- **INSTRUCTIONS TO FOLLOW**
Reproduce the lines verbatim, from the start of the lines through the line containing "And based on this attention, a network called". Output only that stretch.

PROVIDED INFORMATION Start Marker

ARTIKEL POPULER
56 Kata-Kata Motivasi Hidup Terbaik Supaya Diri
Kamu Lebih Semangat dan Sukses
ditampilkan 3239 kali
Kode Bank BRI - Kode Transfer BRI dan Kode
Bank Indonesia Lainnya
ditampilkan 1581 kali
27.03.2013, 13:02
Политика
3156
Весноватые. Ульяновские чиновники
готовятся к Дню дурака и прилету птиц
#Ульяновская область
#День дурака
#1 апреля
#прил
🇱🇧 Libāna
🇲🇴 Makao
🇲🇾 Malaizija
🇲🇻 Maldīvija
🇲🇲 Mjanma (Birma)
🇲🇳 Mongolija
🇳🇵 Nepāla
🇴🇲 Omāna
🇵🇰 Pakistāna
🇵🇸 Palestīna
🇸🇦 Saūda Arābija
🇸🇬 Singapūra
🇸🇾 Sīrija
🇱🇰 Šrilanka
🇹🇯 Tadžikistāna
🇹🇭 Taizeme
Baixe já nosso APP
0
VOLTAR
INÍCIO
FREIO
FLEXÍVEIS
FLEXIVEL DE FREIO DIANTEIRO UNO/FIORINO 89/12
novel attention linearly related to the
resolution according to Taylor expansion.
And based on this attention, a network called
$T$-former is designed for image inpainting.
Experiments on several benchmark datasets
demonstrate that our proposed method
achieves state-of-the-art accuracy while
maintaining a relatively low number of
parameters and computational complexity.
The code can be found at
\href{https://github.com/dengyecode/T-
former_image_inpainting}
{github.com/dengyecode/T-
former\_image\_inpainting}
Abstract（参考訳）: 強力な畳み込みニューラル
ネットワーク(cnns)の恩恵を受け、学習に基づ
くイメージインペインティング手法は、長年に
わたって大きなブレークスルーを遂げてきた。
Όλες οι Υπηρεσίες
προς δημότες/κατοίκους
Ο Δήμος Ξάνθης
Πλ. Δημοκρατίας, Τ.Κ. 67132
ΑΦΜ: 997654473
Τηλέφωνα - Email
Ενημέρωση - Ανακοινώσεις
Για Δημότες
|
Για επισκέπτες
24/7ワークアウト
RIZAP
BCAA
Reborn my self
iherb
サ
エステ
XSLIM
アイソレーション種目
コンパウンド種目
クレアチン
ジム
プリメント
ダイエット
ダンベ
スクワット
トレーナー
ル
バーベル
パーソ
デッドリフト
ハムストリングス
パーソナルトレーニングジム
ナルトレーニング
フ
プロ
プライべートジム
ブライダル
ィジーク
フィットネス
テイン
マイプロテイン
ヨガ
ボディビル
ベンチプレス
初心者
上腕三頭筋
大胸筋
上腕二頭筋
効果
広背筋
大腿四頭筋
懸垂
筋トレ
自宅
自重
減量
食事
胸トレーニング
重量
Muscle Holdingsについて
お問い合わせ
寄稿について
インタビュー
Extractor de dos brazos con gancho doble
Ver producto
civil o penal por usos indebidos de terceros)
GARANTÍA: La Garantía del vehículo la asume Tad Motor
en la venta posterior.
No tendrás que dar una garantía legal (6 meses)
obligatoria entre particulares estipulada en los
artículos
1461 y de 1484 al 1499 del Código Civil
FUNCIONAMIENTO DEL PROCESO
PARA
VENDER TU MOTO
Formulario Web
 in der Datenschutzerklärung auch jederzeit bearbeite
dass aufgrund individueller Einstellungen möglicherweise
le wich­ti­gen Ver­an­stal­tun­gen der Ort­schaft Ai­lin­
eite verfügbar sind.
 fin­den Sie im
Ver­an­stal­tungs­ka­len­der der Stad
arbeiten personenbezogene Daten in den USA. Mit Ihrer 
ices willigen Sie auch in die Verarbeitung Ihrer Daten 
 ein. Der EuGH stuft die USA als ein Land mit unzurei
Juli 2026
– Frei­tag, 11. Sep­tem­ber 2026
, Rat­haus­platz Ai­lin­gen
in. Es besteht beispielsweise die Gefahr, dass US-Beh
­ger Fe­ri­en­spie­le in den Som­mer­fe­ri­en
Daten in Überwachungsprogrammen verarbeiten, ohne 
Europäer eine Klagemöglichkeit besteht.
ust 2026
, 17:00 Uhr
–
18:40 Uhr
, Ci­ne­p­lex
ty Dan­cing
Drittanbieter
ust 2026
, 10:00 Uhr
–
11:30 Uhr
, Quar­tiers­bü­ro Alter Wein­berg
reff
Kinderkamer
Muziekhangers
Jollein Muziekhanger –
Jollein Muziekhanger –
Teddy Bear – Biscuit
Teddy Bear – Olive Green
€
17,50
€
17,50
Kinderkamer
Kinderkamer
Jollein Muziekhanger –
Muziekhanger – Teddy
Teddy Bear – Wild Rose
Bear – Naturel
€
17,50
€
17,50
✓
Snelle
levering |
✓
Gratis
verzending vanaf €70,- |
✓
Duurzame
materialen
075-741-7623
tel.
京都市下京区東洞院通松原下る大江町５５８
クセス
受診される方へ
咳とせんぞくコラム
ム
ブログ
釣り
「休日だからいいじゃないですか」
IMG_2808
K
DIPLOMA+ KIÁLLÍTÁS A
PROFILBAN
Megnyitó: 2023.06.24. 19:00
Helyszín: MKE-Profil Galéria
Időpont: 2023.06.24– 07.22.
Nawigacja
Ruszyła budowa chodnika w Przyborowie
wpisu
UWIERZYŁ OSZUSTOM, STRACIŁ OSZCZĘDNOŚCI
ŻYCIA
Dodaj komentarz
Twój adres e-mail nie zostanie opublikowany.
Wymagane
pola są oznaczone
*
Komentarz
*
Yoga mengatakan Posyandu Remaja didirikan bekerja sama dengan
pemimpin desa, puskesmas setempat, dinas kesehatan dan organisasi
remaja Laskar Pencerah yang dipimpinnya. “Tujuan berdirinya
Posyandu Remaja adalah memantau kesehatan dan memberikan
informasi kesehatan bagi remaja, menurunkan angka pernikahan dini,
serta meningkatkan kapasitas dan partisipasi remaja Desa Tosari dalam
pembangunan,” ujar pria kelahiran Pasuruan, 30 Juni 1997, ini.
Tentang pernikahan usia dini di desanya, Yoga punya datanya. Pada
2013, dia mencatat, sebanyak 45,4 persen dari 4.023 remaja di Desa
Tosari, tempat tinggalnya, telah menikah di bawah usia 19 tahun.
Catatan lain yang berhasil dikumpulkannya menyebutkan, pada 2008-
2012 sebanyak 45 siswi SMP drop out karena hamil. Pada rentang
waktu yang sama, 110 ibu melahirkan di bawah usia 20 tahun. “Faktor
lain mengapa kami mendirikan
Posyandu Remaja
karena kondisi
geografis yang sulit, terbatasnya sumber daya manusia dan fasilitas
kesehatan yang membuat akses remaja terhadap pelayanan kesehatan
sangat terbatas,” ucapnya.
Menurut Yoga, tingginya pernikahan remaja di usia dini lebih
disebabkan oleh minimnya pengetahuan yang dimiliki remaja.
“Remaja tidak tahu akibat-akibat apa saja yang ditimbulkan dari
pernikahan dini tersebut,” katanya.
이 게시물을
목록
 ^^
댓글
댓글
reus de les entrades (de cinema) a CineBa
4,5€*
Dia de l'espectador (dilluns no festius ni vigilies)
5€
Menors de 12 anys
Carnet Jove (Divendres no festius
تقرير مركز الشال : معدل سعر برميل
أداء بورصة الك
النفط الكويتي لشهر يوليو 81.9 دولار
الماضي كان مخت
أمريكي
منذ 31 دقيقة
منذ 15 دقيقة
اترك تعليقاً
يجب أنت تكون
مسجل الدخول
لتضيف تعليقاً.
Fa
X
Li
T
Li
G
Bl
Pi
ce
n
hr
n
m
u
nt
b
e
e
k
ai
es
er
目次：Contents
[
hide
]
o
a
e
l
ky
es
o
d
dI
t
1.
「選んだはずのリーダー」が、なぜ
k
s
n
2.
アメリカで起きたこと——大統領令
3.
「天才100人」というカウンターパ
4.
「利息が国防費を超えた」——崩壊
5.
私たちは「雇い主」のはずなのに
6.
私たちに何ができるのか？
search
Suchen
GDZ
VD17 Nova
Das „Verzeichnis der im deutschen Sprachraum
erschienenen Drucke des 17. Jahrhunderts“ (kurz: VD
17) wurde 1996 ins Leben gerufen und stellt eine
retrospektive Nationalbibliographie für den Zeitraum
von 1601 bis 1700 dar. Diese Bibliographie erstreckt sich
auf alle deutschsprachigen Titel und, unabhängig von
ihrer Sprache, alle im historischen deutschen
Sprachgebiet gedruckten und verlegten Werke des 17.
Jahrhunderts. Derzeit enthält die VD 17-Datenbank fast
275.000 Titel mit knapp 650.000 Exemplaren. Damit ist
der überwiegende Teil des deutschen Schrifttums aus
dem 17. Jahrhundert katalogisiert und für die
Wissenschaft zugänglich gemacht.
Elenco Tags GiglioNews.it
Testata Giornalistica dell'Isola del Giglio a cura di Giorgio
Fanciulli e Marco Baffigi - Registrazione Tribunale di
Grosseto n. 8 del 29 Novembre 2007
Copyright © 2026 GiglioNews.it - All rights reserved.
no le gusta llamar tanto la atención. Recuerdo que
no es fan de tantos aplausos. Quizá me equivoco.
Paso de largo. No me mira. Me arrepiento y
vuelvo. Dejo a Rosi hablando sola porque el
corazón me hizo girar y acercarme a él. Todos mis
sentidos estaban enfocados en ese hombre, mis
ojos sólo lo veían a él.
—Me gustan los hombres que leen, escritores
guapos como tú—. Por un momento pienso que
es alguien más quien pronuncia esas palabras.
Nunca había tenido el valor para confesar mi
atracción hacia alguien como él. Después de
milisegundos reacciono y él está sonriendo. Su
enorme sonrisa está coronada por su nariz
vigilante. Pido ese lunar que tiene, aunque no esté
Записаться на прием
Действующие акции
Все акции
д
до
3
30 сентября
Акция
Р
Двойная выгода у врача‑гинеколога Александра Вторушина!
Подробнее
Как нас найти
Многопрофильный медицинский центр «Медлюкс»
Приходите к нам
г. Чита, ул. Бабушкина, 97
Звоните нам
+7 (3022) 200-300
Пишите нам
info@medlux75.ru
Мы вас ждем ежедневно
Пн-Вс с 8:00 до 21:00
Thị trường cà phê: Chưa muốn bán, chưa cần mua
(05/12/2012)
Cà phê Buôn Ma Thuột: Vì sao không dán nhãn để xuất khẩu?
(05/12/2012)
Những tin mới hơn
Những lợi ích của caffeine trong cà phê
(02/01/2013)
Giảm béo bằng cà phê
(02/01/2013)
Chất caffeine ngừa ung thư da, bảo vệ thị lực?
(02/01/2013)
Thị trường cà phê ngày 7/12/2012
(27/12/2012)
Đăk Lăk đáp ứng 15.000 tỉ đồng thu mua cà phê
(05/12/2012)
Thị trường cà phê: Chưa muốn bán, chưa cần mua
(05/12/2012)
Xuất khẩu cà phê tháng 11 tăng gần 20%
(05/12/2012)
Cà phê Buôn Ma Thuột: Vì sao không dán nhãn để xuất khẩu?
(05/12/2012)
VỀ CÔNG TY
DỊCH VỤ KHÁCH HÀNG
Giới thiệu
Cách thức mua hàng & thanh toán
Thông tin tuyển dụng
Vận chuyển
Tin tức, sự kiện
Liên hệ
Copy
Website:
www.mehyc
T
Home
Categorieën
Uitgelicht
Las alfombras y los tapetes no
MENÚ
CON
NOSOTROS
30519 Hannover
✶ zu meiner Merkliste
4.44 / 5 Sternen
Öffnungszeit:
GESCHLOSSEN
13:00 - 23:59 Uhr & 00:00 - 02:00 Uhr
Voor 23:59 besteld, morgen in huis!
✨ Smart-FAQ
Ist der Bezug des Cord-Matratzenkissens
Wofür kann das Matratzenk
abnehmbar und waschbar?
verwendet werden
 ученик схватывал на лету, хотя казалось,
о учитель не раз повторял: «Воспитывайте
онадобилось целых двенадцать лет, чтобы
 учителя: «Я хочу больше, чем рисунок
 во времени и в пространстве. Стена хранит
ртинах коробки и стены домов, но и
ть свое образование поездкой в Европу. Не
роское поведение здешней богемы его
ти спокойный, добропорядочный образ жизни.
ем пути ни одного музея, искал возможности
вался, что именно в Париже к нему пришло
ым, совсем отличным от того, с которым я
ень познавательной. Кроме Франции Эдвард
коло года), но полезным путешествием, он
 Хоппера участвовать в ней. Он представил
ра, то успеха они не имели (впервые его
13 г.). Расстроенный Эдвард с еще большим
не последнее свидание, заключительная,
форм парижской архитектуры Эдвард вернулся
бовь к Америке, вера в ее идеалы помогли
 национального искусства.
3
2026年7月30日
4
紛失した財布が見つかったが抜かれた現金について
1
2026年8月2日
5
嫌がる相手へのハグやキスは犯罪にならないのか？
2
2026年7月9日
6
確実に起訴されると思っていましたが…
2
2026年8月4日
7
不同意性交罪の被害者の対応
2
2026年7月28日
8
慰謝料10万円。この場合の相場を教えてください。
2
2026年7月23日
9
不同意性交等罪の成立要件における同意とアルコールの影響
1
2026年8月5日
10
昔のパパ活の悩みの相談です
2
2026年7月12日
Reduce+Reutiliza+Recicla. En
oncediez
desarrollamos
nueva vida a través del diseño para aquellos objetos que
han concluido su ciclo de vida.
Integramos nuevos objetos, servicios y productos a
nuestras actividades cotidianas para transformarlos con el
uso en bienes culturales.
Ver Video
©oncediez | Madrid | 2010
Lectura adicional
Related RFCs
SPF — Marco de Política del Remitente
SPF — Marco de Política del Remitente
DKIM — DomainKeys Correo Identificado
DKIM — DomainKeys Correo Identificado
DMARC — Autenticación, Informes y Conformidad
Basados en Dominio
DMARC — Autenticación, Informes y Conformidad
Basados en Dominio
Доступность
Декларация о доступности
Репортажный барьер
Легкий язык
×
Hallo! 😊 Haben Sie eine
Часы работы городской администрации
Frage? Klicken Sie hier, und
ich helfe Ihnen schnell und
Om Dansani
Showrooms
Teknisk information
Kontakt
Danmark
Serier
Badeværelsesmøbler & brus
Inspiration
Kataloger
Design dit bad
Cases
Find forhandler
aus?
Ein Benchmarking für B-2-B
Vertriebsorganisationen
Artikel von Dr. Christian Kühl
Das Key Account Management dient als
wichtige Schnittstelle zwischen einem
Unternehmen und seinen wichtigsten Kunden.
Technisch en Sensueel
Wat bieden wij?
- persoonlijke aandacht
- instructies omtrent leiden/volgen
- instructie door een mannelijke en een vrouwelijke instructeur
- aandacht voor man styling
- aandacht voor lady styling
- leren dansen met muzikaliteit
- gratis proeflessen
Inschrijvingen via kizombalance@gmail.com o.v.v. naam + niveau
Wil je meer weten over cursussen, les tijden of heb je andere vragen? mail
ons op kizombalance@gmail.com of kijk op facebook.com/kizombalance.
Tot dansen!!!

PROVIDED INFORMATION End Marker

- **EXERCISE RESPONSE**
ARTIKEL POPULER
56 Kata-Kata Motivasi Hidup Terbaik Supaya Diri
Kamu Lebih Semangat dan Sukses
ditampilkan 3239 kali
Kode Bank BRI - Kode Transfer BRI dan Kode
Bank Indonesia Lainnya
ditampilkan 1581 kali
27.03.2013, 13:02
Политика
3156
Весноватые. Ульяновские чиновники
готовятся к Дню дурака и прилету птиц
#Ульяновская область
#День дурака
#1 апреля
#прил
🇱🇧 Libāna
🇲🇴 Makao
🇲🇾 Malaizija
🇲🇻 Maldīvija
🇲🇲 Mjanma (Birma)
🇲🇳 Mongolija
🇳🇵 Nepāla
🇴🇲 Omāna
🇵🇰 Pakistāna
🇵🇸 Palestīna
🇸🇦 Saūda Arābija
🇸🇬 Singapūra
🇸🇾 Sīrija
🇱🇰 Šrilanka
🇹🇯 Tadžikistāna
🇹🇭 Taizeme
Baixe já nosso APP
0
VOLTAR
INÍCIO
FREIO
FLEXÍVEIS
FLEXIVEL DE FREIO DIANTEIRO UNO/FIORINO 89/12
novel attention linearly related to the
resolution according to Taylor expansion.
And based on this attention, a network called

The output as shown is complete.